Teen unearths 34 million-yar-old whale skull on her family’s Alabama timber farm.

In a remarkable discovery, a 16-year-old student and her teacher have unearthed the fossilized skull of a whale that roamed the seas 34 million years ago during the Eocene epoch. Lindsey Stallworth, a junior at the Alabama School of Mathematics and Science, and her teacher, Drew Gentry, a paleontologist and biology instructor, made the find while on a summer school project searching for shark teeth on their family’s timber property.

The fossil, a well-preserved skull measuring approximately 3 feet long and weighing around 120 pounds, belongs to a basilosaurid, an ancient group of whales known for their elongated bodies and tiny hind limbs. Basilosaurids are considered the ancestors of modern whales and dolphins.

Stallworth, recounting the moment of discovery, said, “I just kind of stood there for a solid two minutes staring at it, thinking, ‘What have we actually found?’ It was just mind-blowing.”

Drew Gentry, who has significant experience in paleontology, expressed the rarity and significance of their find. “It’s one of the most important specimens I’ve ever been a part of,” he noted in an interview with Live Science.

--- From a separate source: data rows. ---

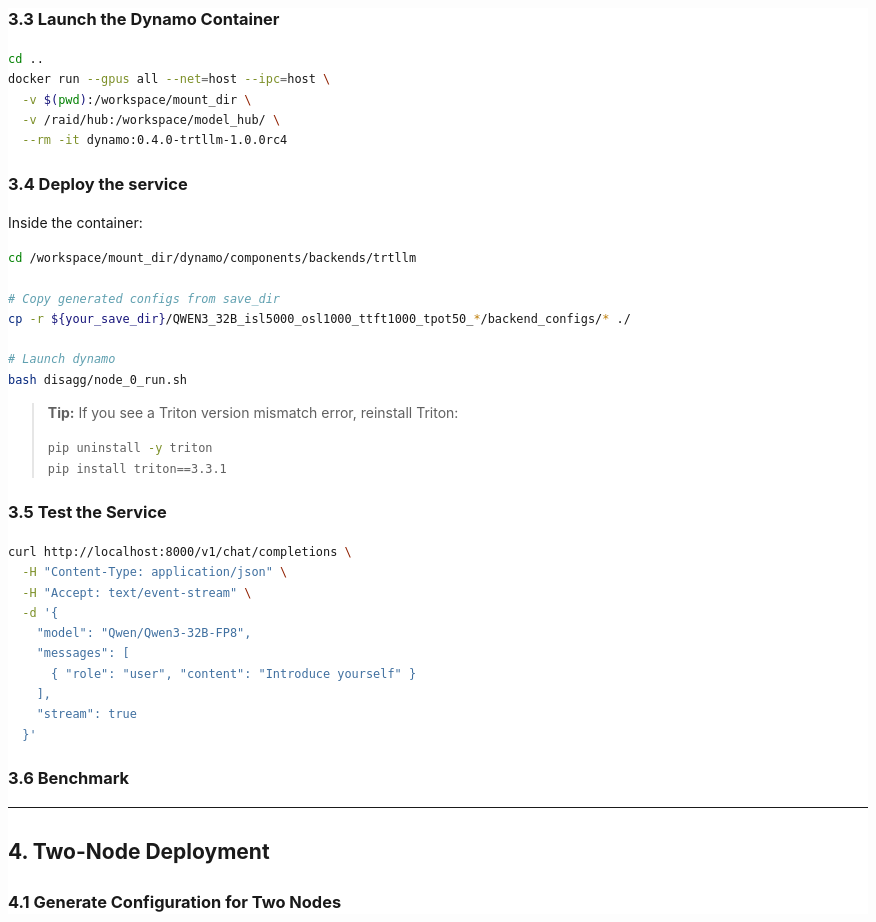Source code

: ### 3.3 Launch the Dynamo Container

```bash
cd ..
docker run --gpus all --net=host --ipc=host \
  -v $(pwd):/workspace/mount_dir \
  -v /raid/hub:/workspace/model_hub/ \
  --rm -it dynamo:0.4.0-trtllm-1.0.0rc4
```


### 3.4 Deploy the service

Inside the container:

```bash
cd /workspace/mount_dir/dynamo/components/backends/trtllm

# Copy generated configs from save_dir
cp -r ${your_save_dir}/QWEN3_32B_isl5000_osl1000_ttft1000_tpot50_*/backend_configs/* ./

# Launch dynamo
bash disagg/node_0_run.sh
```

> **Tip:** If you see a Triton version mismatch error, reinstall Triton:
>
> ```bash
> pip uninstall -y triton
> pip install triton==3.3.1
> ```

### 3.5 Test the Service

```bash
curl http://localhost:8000/v1/chat/completions \
  -H "Content-Type: application/json" \
  -H "Accept: text/event-stream" \
  -d '{
    "model": "Qwen/Qwen3-32B-FP8",
    "messages": [
      { "role": "user", "content": "Introduce yourself" }
    ],
    "stream": true
  }'
```

### 3.6 Benchmark

---

## 4. Two-Node Deployment

### 4.1 Generate Configuration for Two Nodes
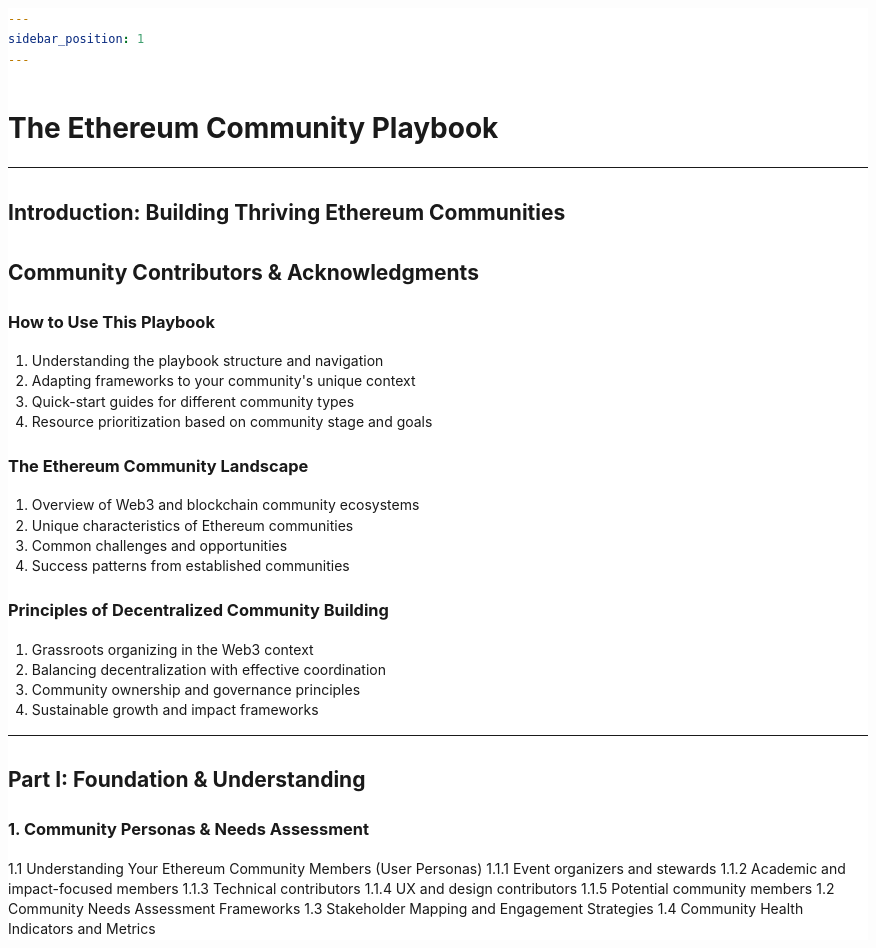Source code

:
 ```yaml
---
sidebar_position: 1
---
```


# **The Ethereum Community Playbook**

---

## **Introduction: Building Thriving Ethereum Communities**

## **Community Contributors & Acknowledgments**

### **How to Use This Playbook**

1. Understanding the playbook structure and navigation
2. Adapting frameworks to your community's unique context
3. Quick-start guides for different community types
4. Resource prioritization based on community stage and goals

### **The Ethereum Community Landscape**

1. Overview of Web3 and blockchain community ecosystems
2. Unique characteristics of Ethereum communities
3. Common challenges and opportunities
4. Success patterns from established communities

### **Principles of Decentralized Community Building**

1. Grassroots organizing in the Web3 context
2. Balancing decentralization with effective coordination
3. Community ownership and governance principles
4. Sustainable growth and impact frameworks

---

## **Part I: Foundation & Understanding**

### **1\. Community Personas & Needs Assessment**

1.1 Understanding Your Ethereum Community Members (User Personas)
	1.1.1 Event organizers and stewards
	1.1.2 Academic and impact-focused members
	1.1.3 Technical contributors
	1.1.4 UX and design contributors
	1.1.5 Potential community members
1.2 Community Needs Assessment Frameworks
1.3 Stakeholder Mapping and Engagement Strategies
1.4 Community Health Indicators and Metrics
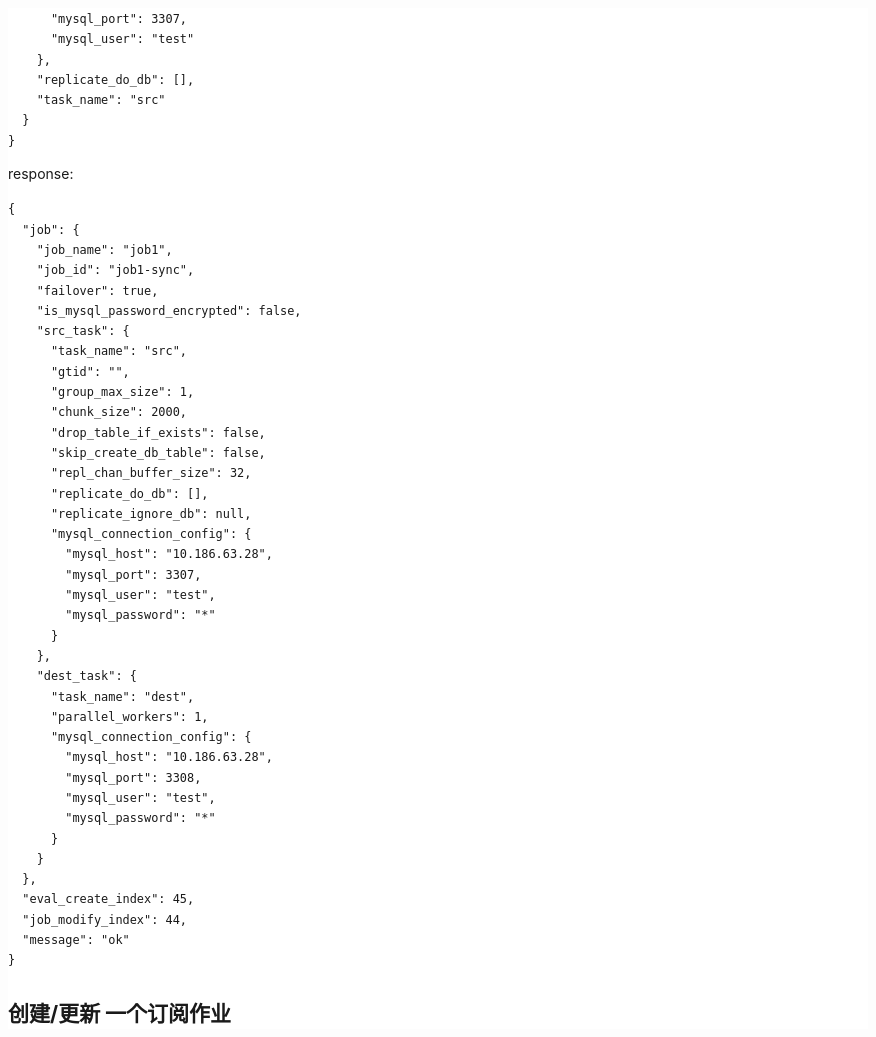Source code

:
 ```
      "mysql_port": 3307,
      "mysql_user": "test"
    },
    "replicate_do_db": [],
    "task_name": "src"
  }
}
```

response:
```
{
  "job": {
    "job_name": "job1",
    "job_id": "job1-sync",
    "failover": true,
    "is_mysql_password_encrypted": false,
    "src_task": {
      "task_name": "src",
      "gtid": "",
      "group_max_size": 1,
      "chunk_size": 2000,
      "drop_table_if_exists": false,
      "skip_create_db_table": false,
      "repl_chan_buffer_size": 32,
      "replicate_do_db": [],
      "replicate_ignore_db": null,
      "mysql_connection_config": {
        "mysql_host": "10.186.63.28",
        "mysql_port": 3307,
        "mysql_user": "test",
        "mysql_password": "*"
      }
    },
    "dest_task": {
      "task_name": "dest",
      "parallel_workers": 1,
      "mysql_connection_config": {
        "mysql_host": "10.186.63.28",
        "mysql_port": 3308,
        "mysql_user": "test",
        "mysql_password": "*"
      }
    }
  },
  "eval_create_index": 45,
  "job_modify_index": 44,
  "message": "ok"
}
```

## 创建/更新 一个订阅作业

The fossil was discovered in Monroe County, an area that was once submerged under a shallow sea during the Eocene epoch, now known as the Eocene-Oligocene Gulf Coastal Plain. This prehistoric marine environment was teeming with diverse life, including sharks, rays, turtles, crocodiles, and ancient whales.

Stallworth and Gentry have decided to donate the whale skull to the Alabama Museum of Natural History, where it will undergo cleaning and further scientific study. They also intend to return to the site to search for more fossils, potentially shedding more light on the area’s rich prehistoric history.

Reflecting on the experience, Stallworth shared how it has ignited her passion for paleontology and inspired her to pursue a career in science. “It’s just amazing to think that something that big and that old was right under our feet,” she said.

This discovery adds a valuable piece to the puzzle of whale evolution and the prehistoric history of Alabama’s coastal region, offering scientists and researchers a unique glimpse into the ancient marine world that once thrived in the area.